Brief →
Your task is to copy the listing exactly. Drop any pictures from the copy.
___ Given material ___
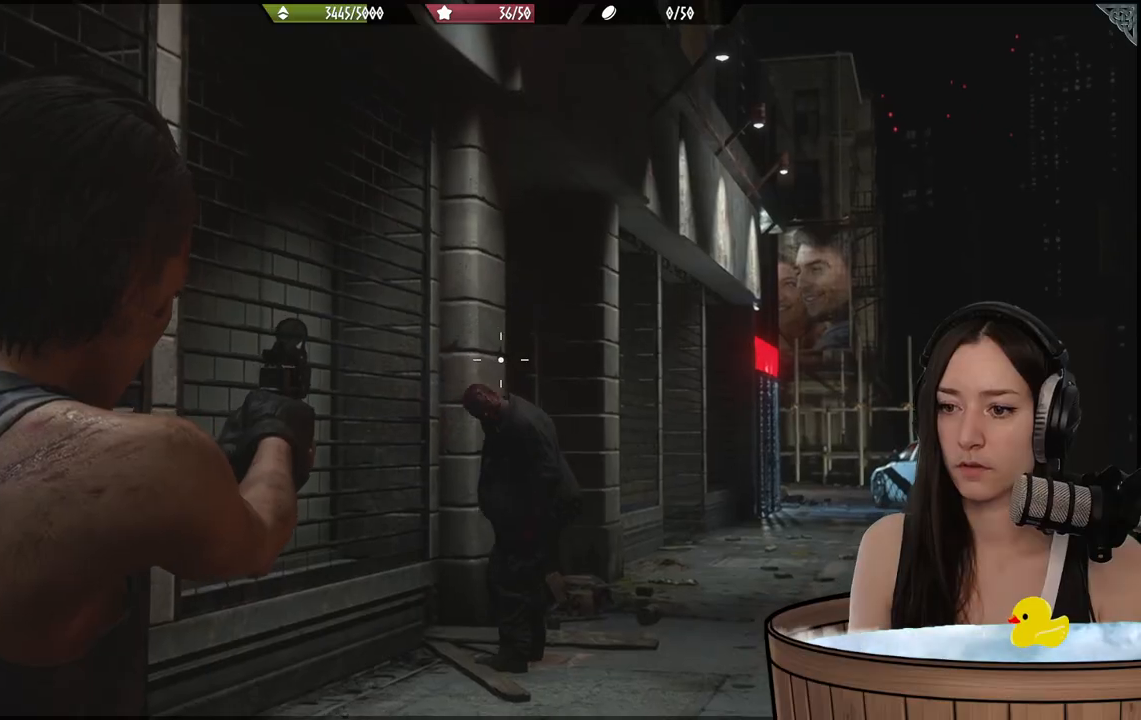
{"buttons": ["L2"], "left_stick": "center", "right_stick": "right", "events": [[133, "right_stick", "right"]]}
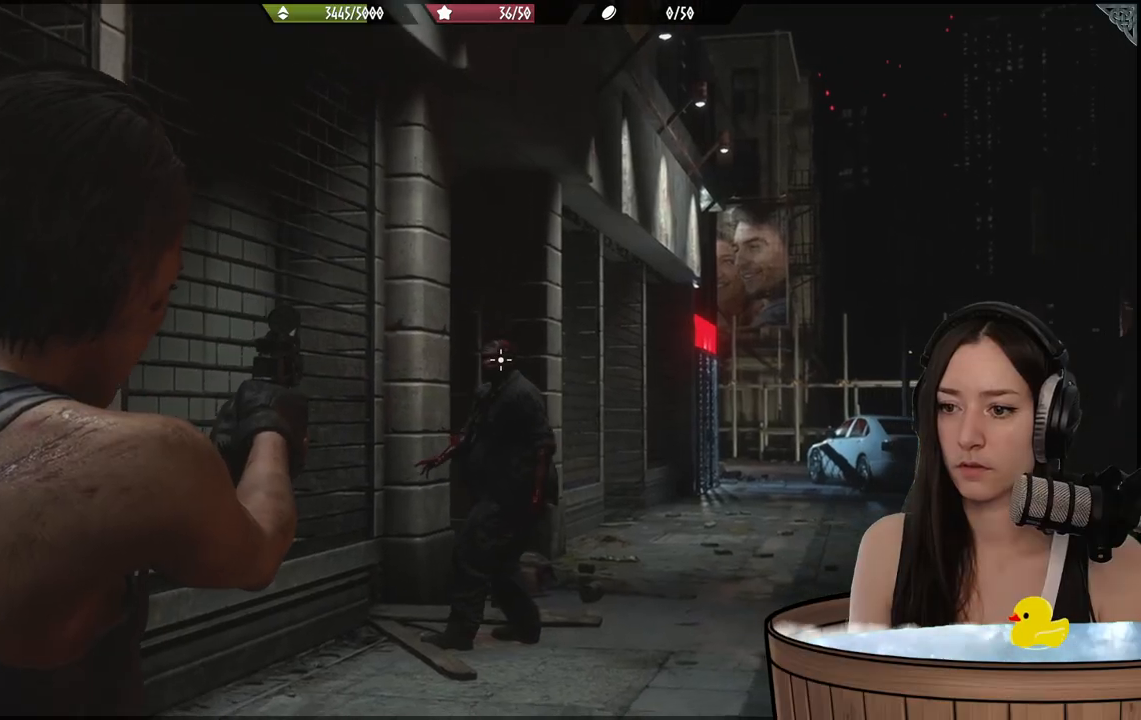
{"buttons": ["L2", "R2"], "left_stick": "center", "right_stick": "center", "events": [[167, "right_stick", "center"], [483, "R2", "down"]]}
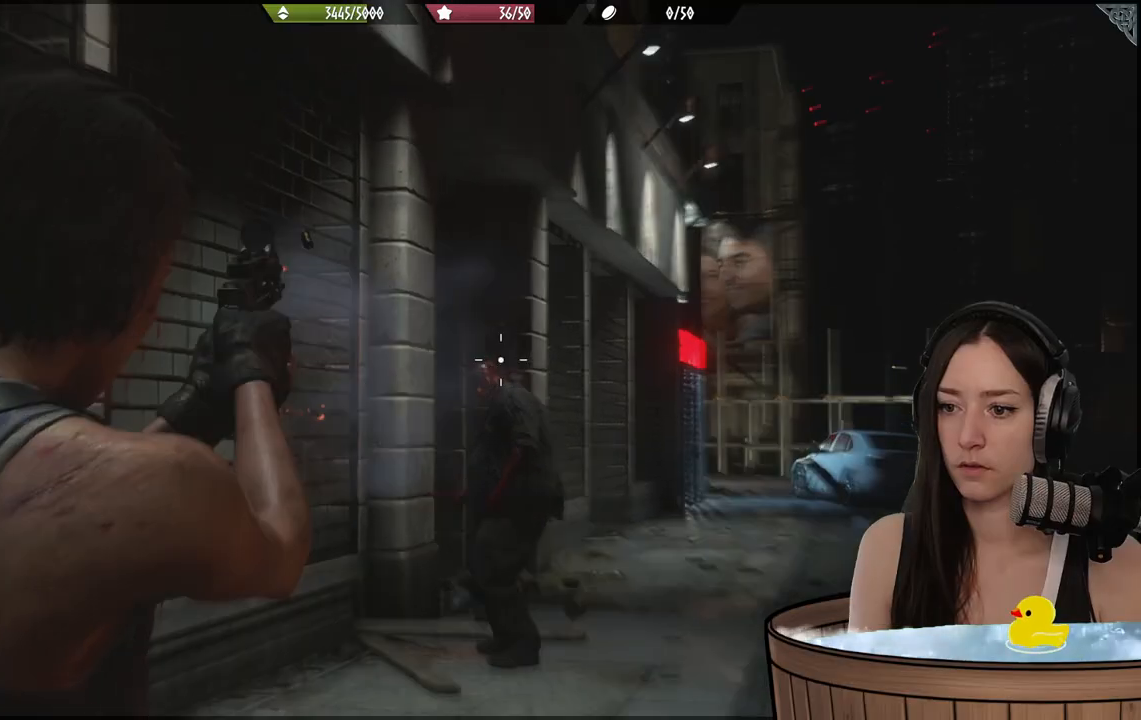
{"buttons": ["L2"], "left_stick": "center", "right_stick": "down-left", "events": [[133, "R2", "up"], [433, "right_stick", "down-left"]]}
___
Response below →
{"buttons": ["L2"], "left_stick": "center", "right_stick": "right", "events": [[133, "right_stick", "right"]]}
{"buttons": ["L2", "R2"], "left_stick": "center", "right_stick": "center", "events": [[167, "right_stick", "center"], [483, "R2", "down"]]}
{"buttons": ["L2"], "left_stick": "center", "right_stick": "down-left", "events": [[133, "R2", "up"], [433, "right_stick", "down-left"]]}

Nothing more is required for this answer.